Albert Pujols is a Bargain
In order to understand why the Los Angeles Angels are getting a bargain by signing Albert Pujols for $250 million over 10 years, it is important to stop thinking like a fan or a sabermetrician or even a general manager. In order to understand a contract like this, you have to think like an accountant. Put it this way: Angels’ owner Arte Moreno didn’t sign a baseball player, he made a 10 year investment that his accounting team has told him will pay a particular dividend.
I have no idea what the actual numbers are, but certainly there was an estimate made concerning the increase in fan attendance based on Pujols’ signing, which was then multiplied by the average amount of money each fan spends per game on things such as tickets, parking, and concessions. I’m guessing that dollar figure is a million or more and that’s probably very conservative.
If Pujols leads the Angels to the World Series next year, Los Angeles could easily host 8 more games above and beyond the regular season. That in and of itself represents a 10 percent increase, given 81 home games, in the opportunity to sell tickets, parking spaces, popcorn, tee-shirts, hats, scorecards, beer, souvenir rally monkeys, licensed jerseys, and anything else which the marketing men can create.

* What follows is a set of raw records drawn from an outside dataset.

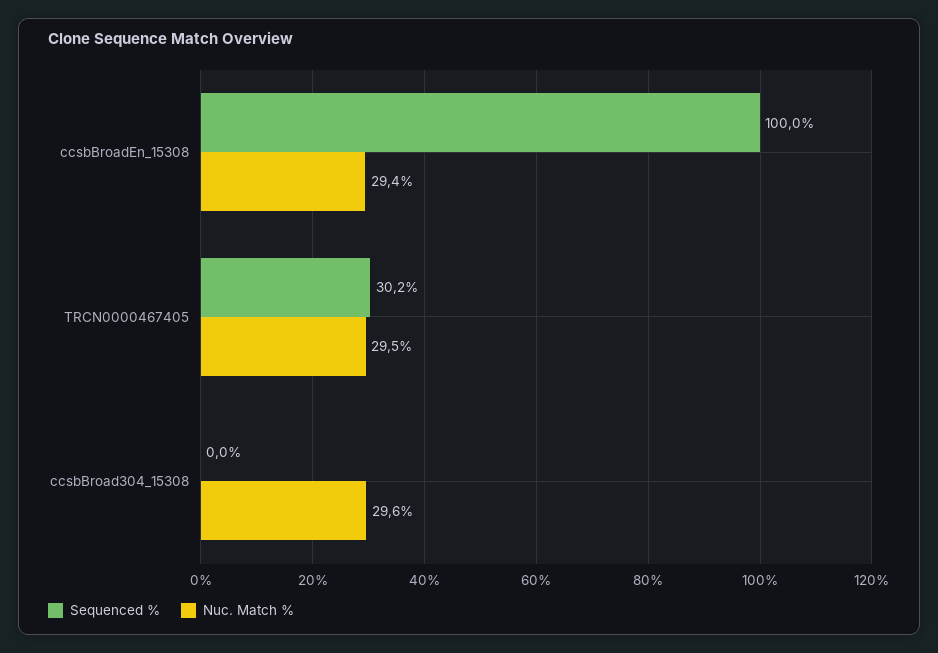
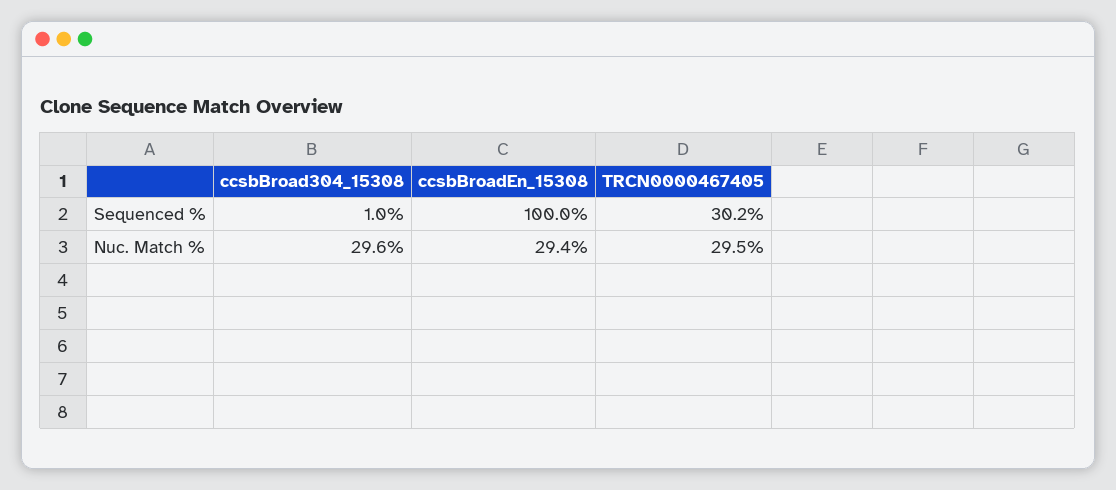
  {
    "Sequenced %": {
      "ccsbBroadEn_15308": 100,
      "TRCN0000467405": 30.2,
-     "ccsbBroad304_15308": 0
+     "ccsbBroad304_15308": 1
    },
    "Nuc. Match %": {
      "ccsbBroadEn_15308": 29.4,
      "TRCN0000467405": 29.5,
      "ccsbBroad304_15308": 29.6
    }
  }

Albert’s salary is locked in for the next 10 years. Does anyone think that the price of tickets, parking spaces, popcorn, tee-shirts, hats, scorecards, beer, souvenir rally monkeys, licensed jerseys, and anything else which the marketing men can create is also locked in for the next 10 years? Put another way, will the 2021 dollar be worth what the 2011 dollar is worth?
Pujols now stands at 445 career home runs, which means that probably in early 2013 he will hit number 500. How many more tickets and tee-shirts will be sold during that pursuit? The same will occur in year five or six of the contract when he hits number 600, and it’s not unreasonable to think that by year nine or ten, that he will top 700 career homers and have a chance at breaking Barry Bonds’ record. How much will that be worth to the Angels?

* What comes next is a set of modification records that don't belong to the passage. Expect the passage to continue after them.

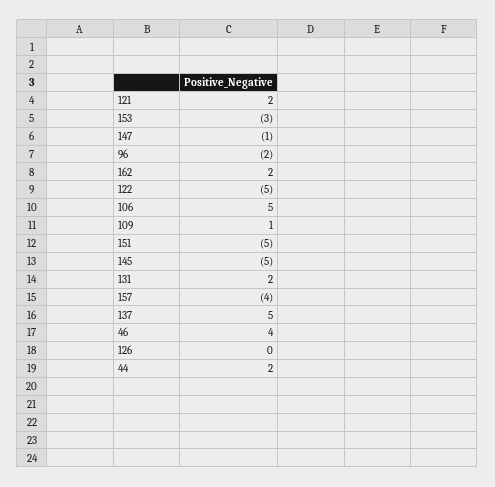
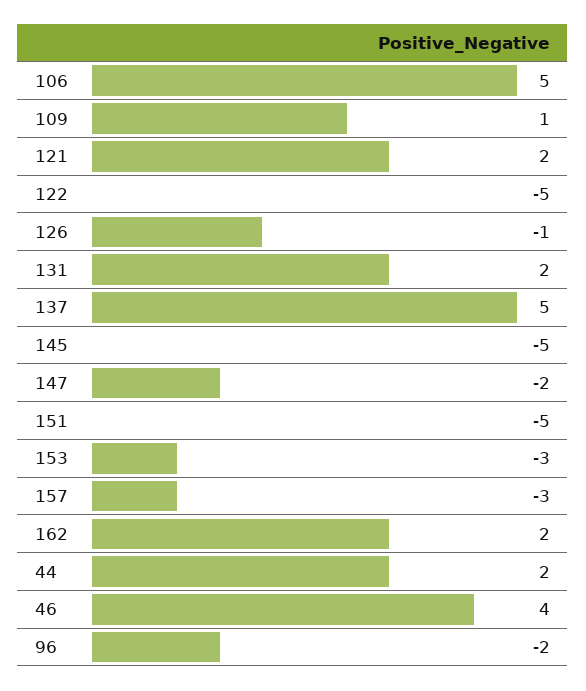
  {
    "121": 2,
    "153": -3,
-   "147": -1,
+   "147": -2,
    "96": -2,
    "162": 2,
    "122": -5,
    "106": 5,
    "109": 1,
    "151": -5,
    "145": -5,
    "131": 2,
-   "157": -4,
+   "157": -3,
    "137": 5,
    "46": 4,
-   "126": 0,
+   "126": -1,
    "44": 2
  }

The historical drama and more importantly the wins that Pujols will bring to the Angels’ should help them realize an increase in the value of their local television rights.

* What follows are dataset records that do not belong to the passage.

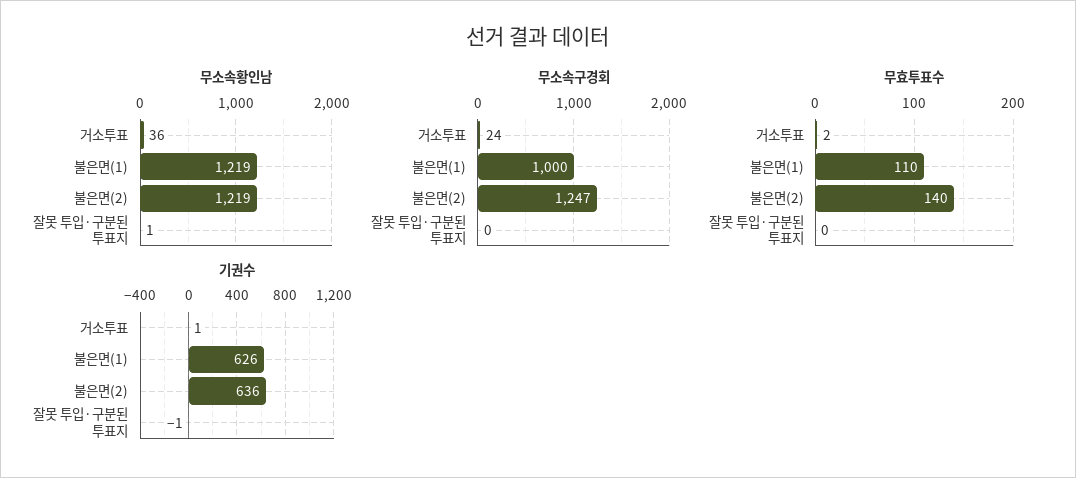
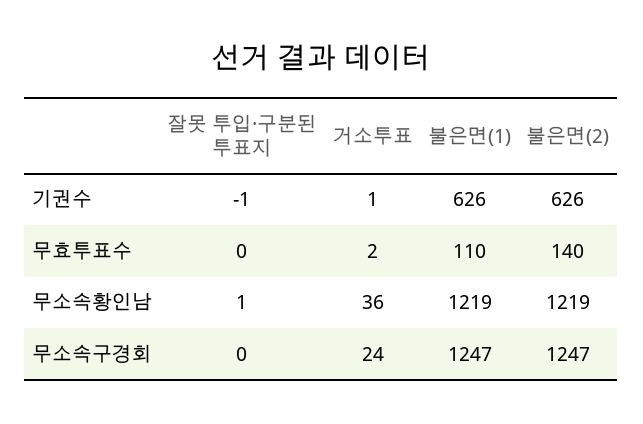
  {
    "무소속황인남": {
      "거소투표": 36,
      "불은면(1)": 1219,
      "불은면(2)": 1219,
      "잘못 투입·구분된 투표지": 1
    },
    "무소속구경회": {
      "거소투표": 24,
-     "불은면(1)": 1000,
+     "불은면(1)": 1247,
      "불은면(2)": 1247,
      "잘못 투입·구분된 투표지": 0
    },
    "무효투표수": {
      "거소투표": 2,
      "불은면(1)": 110,
      "불은면(2)": 140,
      "잘못 투입·구분된 투표지": 0
    },
    "기권수": {
      "거소투표": 1,
      "불은면(1)": 626,
-     "불은면(2)": 636,
+     "불은면(2)": 626,
      "잘못 투입·구분된 투표지": -1
    }
  }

Then there is the opportunity to depreciate Albert Pujols when baseball season ends and tax season begins. If there is an accountant out there who can enlighten us all on that little recognized benefit to owning a baseball team, it would be most appreciated.
Taken all together, it is not unreasonable to assume that Albert Pujols’ presence on the Angels’ roster will make the Los Angeles franchise $25 million more profitable than it otherwise would have been over the next decade even when accounting for the increase in expenses. I don’t think that a 10% return in this economy is too bad, and again, I have a sense that this figure is conservative.
By the end of this contract, Albert Pujols may be a .250 hitting, platoon designated hitter and I’m sure that Arte Moreno could care less. His investment will have already paid off.
I don’t like to be contradicted, but evidence is evidence and Dave Cameron over at Fangraphs presents some factual contradictions to my argument. I stand by my point, however, that Angel accountants made a calculation that investing in Albert Pujols will turn a profit. Cameron argues that mega-star players only increase attendance as long as they help the team win. If I were Arte Moreno, I’d bet on Pujols doing that for my club. Perhaps what this debate needs is the participation of a tax lawyer. If Albert Pujols and every other player is depreciable, then what does that say about any given contract? And what ARE the tax benefits of owning a professional sports team, especially if you can show a loss to offset income from another business?